::: Lesetext :::
Das Bundesgericht des Deutschen Fußball-Bundes hat Energie Cottbus wegen zweier Fälle unsportlichen und diskriminierenden Verhaltens seiner Anhänger – unter anderem rechtsradikale Sprechchöre und Gesten – zu einer Gesamtgeldstrafe von 7.000 Euro verurteilt. Davon könne Cottbus bis zu 3.000 Euro für präventive Maßnahmen gegen Rechtsextremismus und Rassismus verwenden, hieß es vonseiten des DFB.

Es geht um die Vorkommnisse beim Regionalliga-Spiel zwischen dem SV Babelsberg und Cottbus am 28. April 2017. Babelsberg, dessen Anhänger sich mit "Nazi-Schweine"-Sprüchen gegen die Cottbuser Anhänger gewehrt hatten, war zu einer Geldstrafe von 7.000 Euro wegen des Abbrennens von Pyrotechnik verurteilt worden. Auch Cottbus wurde anfänglich mit einer Geldstrafe belegt – diese wurde aber später vom Nordostdeutschen Fußballverband (NOFV) zurückgenommen.
::: Bereitgestellte Angaben :::
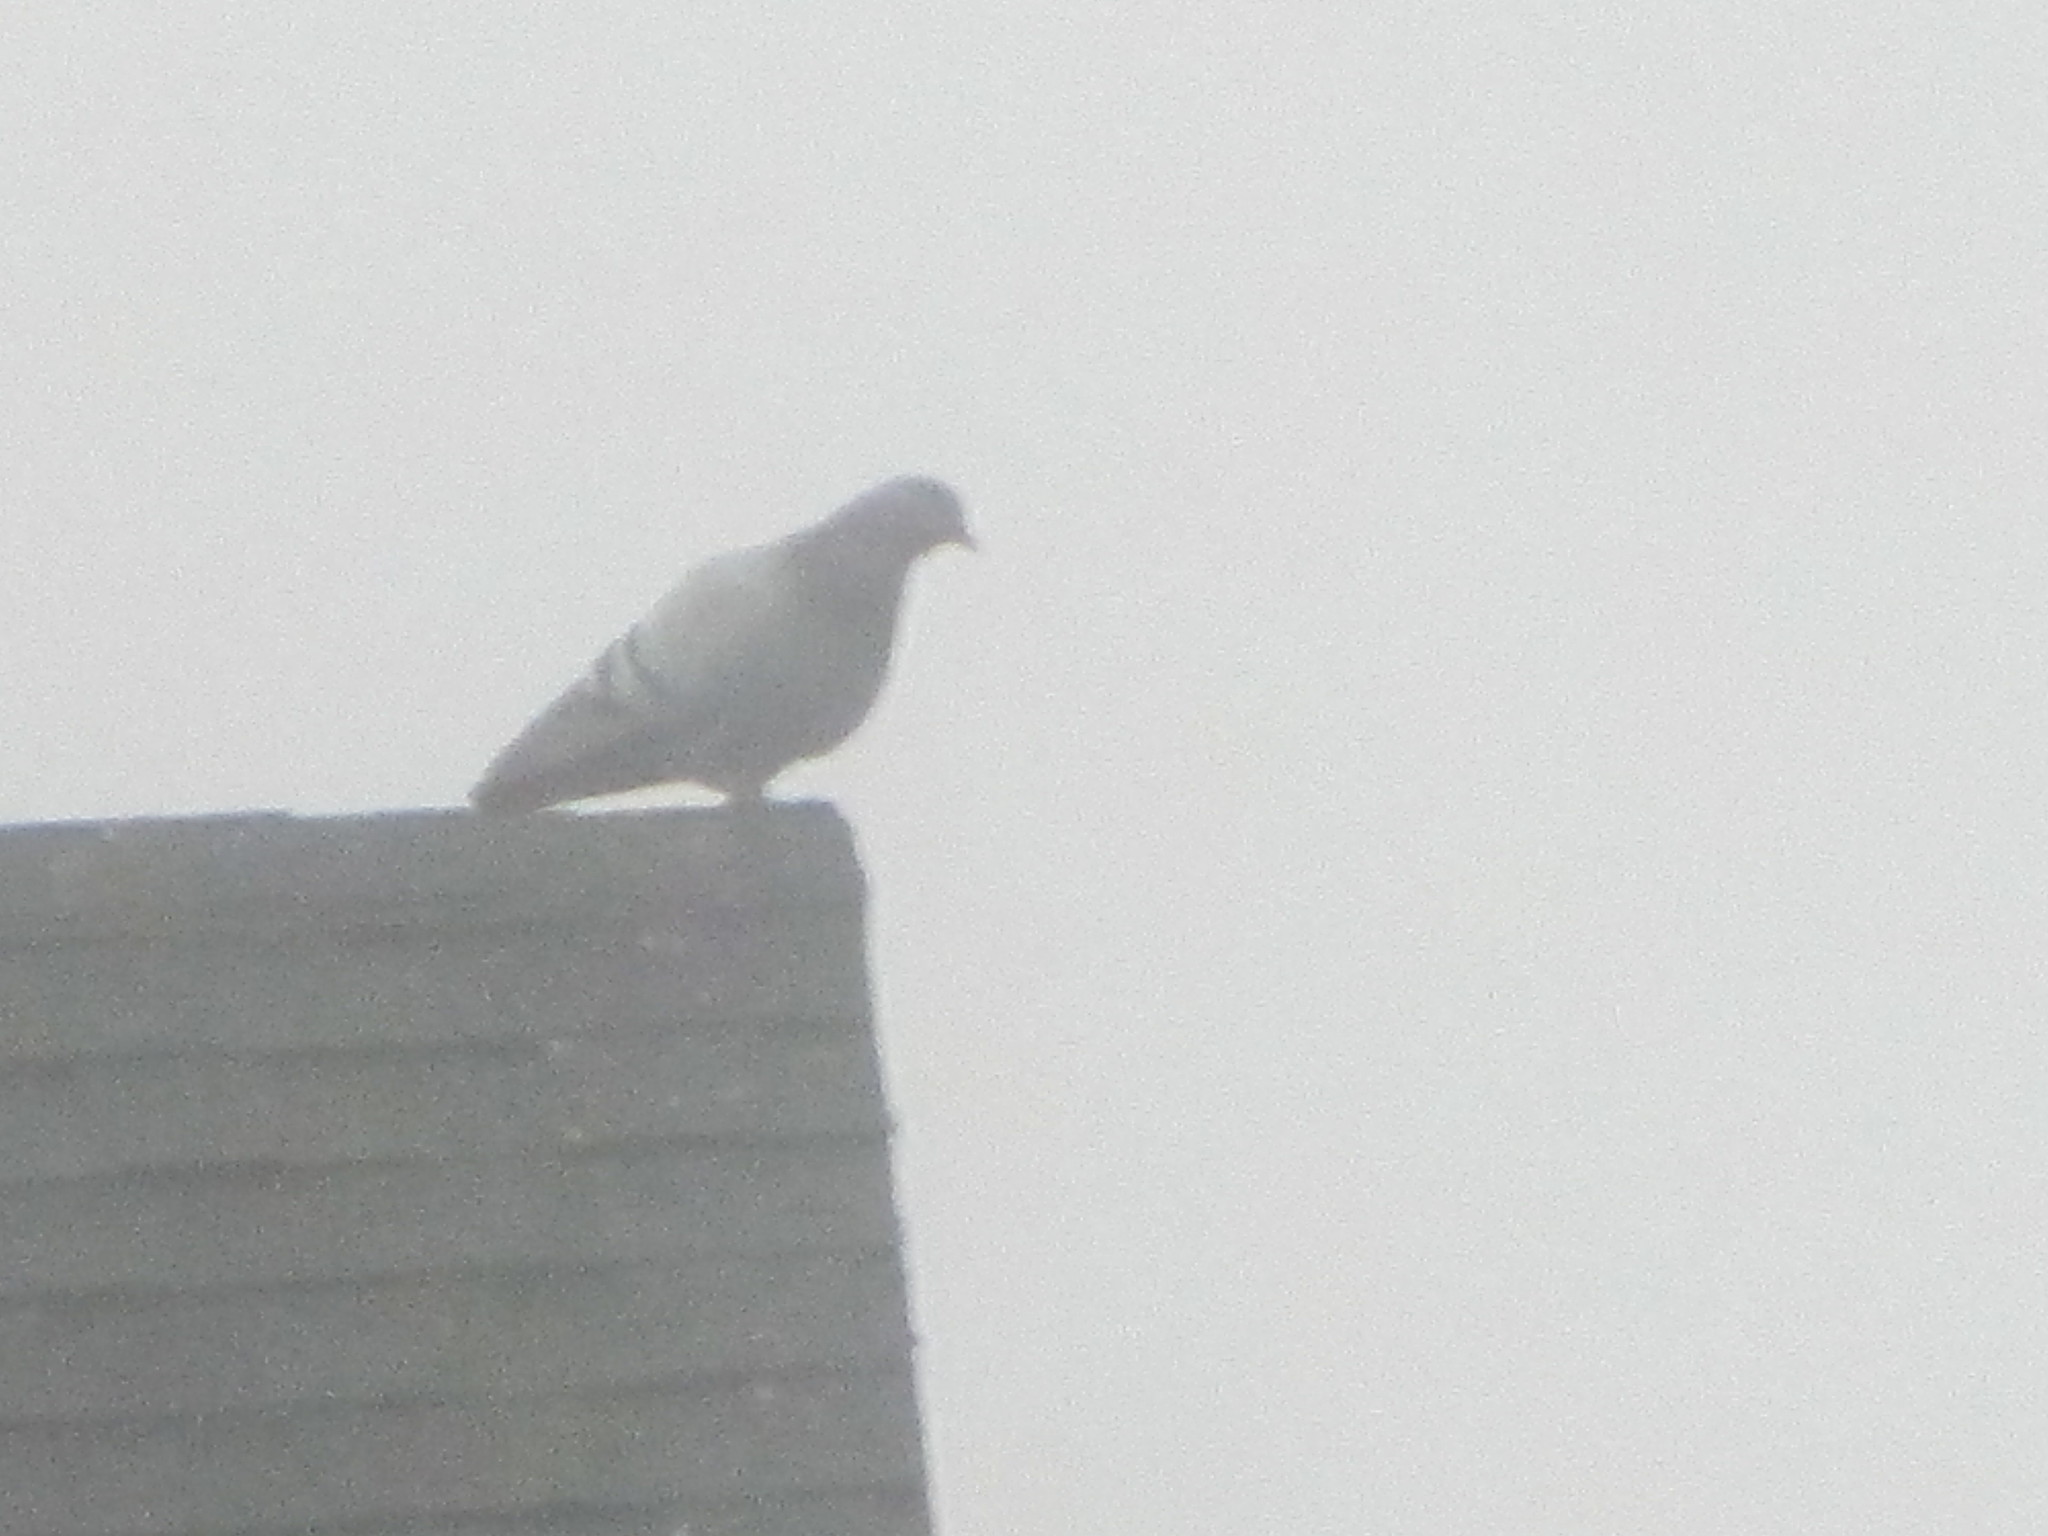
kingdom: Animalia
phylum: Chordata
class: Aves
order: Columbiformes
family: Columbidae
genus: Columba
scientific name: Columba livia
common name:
:::
_Ziel der Übung_
Schreiben Sie den Lesetext über die Geldstrafe gegen Energie Cottbus vollständig und wortgetreu ab.

_Lösung zur Übung_
Das Bundesgericht des Deutschen Fußball-Bundes hat Energie Cottbus wegen zweier Fälle unsportlichen und diskriminierenden Verhaltens seiner Anhänger – unter anderem rechtsradikale Sprechchöre und Gesten – zu einer Gesamtgeldstrafe von 7.000 Euro verurteilt. Davon könne Cottbus bis zu 3.000 Euro für präventive Maßnahmen gegen Rechtsextremismus und Rassismus verwenden, hieß es vonseiten des DFB.

Es geht um die Vorkommnisse beim Regionalliga-Spiel zwischen dem SV Babelsberg und Cottbus am 28. April 2017. Babelsberg, dessen Anhänger sich mit "Nazi-Schweine"-Sprüchen gegen die Cottbuser Anhänger gewehrt hatten, war zu einer Geldstrafe von 7.000 Euro wegen des Abbrennens von Pyrotechnik verurteilt worden. Auch Cottbus wurde anfänglich mit einer Geldstrafe belegt – diese wurde aber später vom Nordostdeutschen Fußballverband (NOFV) zurückgenommen.